**WORK TO COMPLETE**
• A. In the article on North Idaho College wrestler Shaun Williams, which weight division is he wrestling in at the Region 18 tournament?
• B. Carry on the article about wrestler Shaun Williams from the point where it ends.

**TEXT EXCERPT**
=-=-=-=-=
February 13, 1998 in Sports

No Obstacle Is Too Great North Idaho Wrestler Williams Has History Of Bucking The Odds

By The Spokesman-Review
 

Shaun Williams is stuck in perhaps the toughest weight at today’s Region 18 wrestling tournament.

Perfect.

It just wouldn’t seem right if Williams were to breeze through the 118-pound division. The North Idaho College freshman is accustomed to obstructions. Overcoming them, too.

Williams was a passenger in a motorcycle accident at age 3, breaking numerous bones in his right foot. Doctors said he would never have normal use of his foot.

He was walking within months.

At age 6, Williams was introduced to wrestling. He almost always lost that first year and usually left the mat crying.

Over the ensuing five years, he didn’t lose a match.

Two years ago, he earned the right to compete for his native South Africa in the Olympic Games. He didn’t go, however, as his racially-torn homeland instead sent non-whites to watch - and not compete at - the Games.

That snub lingers, but he’s working on it.

“I know if I’m the best (in 2000), they’ve got to select me,” Williams said. “And I want to go for my country.”
=-=-=-=-=
**INFORMATION SHOWN**
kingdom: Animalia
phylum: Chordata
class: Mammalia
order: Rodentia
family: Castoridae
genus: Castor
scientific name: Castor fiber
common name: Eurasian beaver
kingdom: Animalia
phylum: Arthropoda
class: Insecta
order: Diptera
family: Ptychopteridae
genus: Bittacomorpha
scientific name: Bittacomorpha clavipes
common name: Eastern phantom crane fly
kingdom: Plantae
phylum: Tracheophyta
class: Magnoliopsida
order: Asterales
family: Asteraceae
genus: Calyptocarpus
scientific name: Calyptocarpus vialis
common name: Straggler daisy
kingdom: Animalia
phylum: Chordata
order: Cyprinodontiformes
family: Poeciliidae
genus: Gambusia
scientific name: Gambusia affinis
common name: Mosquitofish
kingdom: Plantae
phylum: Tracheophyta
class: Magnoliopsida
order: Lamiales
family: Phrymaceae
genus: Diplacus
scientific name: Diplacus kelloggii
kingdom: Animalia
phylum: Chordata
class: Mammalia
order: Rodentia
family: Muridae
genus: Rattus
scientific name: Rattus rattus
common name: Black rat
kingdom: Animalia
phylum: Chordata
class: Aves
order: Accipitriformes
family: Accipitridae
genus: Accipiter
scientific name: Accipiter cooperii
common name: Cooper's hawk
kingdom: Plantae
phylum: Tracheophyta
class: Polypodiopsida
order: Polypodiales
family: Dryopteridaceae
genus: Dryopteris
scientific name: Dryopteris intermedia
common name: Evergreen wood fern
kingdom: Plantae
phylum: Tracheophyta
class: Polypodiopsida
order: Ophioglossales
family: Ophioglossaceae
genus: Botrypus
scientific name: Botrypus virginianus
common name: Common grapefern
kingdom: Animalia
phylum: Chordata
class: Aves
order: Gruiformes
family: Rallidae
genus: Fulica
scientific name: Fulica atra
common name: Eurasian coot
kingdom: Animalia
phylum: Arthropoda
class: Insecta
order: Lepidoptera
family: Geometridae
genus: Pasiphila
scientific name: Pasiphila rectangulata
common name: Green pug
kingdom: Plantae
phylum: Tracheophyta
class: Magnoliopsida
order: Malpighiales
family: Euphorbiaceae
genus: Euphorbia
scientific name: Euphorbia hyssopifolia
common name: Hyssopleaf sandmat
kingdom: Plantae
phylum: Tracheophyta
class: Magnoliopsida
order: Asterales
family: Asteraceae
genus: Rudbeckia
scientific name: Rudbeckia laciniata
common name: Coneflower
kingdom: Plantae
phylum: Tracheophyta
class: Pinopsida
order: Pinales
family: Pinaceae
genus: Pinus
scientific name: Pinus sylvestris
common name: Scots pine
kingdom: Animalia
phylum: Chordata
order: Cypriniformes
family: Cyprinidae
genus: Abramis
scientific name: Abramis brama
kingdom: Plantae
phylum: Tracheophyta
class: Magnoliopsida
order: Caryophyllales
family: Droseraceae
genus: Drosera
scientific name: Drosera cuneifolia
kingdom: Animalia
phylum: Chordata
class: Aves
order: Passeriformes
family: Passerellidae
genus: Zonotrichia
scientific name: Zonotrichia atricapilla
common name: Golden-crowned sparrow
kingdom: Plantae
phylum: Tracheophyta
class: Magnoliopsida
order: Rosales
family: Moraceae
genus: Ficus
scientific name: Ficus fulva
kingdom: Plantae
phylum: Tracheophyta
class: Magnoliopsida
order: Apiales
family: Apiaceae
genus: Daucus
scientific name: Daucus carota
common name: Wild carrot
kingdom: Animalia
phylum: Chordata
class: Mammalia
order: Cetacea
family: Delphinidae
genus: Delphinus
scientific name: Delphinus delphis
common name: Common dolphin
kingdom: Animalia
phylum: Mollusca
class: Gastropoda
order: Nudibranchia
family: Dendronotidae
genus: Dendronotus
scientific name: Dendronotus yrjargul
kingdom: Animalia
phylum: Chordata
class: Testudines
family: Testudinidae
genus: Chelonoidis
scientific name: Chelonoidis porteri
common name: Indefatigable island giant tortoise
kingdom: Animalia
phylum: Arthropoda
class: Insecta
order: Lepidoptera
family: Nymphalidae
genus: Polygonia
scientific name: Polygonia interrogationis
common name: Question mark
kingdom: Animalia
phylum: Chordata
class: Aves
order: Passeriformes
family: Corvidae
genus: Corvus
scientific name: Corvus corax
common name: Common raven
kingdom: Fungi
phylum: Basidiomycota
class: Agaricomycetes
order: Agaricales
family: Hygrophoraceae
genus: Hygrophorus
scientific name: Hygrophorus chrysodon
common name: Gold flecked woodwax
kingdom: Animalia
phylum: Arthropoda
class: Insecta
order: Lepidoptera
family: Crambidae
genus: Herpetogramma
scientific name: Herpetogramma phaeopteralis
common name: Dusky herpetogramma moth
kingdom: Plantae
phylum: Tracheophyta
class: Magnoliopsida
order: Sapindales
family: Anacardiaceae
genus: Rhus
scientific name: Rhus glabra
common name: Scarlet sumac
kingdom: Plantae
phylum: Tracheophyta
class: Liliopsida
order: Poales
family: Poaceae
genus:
=-=-=-=-=
**PER-TASK ANSWERS**
• A. The 118-pound division.

• B.
For now, Williams will settle for being best in Region 18. That won’t be easy. He lost to Abel Valdez of Clackamas CC and Highline’s Nelson Crisanto, the defending regional champ, during the season. And K.C. Rock of Ricks has proven to be a tough foe.

“That weight is loaded,” NIC coach Pat Whitcomb said.

“I barely lost to (Valdez) in overtime,” Williams said. “The Highline kid (Crisanto) is pretty good, but I think I can beat him.”

It’s wise not to bet against Williams, a 21-year-old who looks too young to drive but is never too tired to wrestle.

He flew home for Christmas, then returned on the same day of a dual match.

Whitcomb left the match, held at Blaine (Wash.) High School, to pick up Williams after his long flight into Seattle.

“We got back with two matches to spare,” Whitcomb said. “He changed in the car and went out and pinned the kid.”

Williams has embraced American life. He has a wide-eyed look and speaks of the U.S. as the “land of opportunity.”

Opportunities, both good and bad. Several teammates tried to get him to sample chewing tobacco, but Williams declined.

“That’s like smoking,” he laughed. “I just can’t stand the smell.”

He admits part of the reason he doesn’t chew or smoke is because of his devotion to wrestling, though he admits the sport isn’t in the best of shape. In South Africa, high schools don’t offer wrestling.

“Wrestling all over the world is a dying sport,” said Williams, introduced to the sport by his father, who enjoyed it as a youth. “The numbers decline every year, especially where I come from.

“It’s more of a society thing. Not a lot of people watch it. Everybody is into business and wants to make money. There isn’t much money in wrestling.”

But there is irreplaceable satisfaction for grinders like Williams.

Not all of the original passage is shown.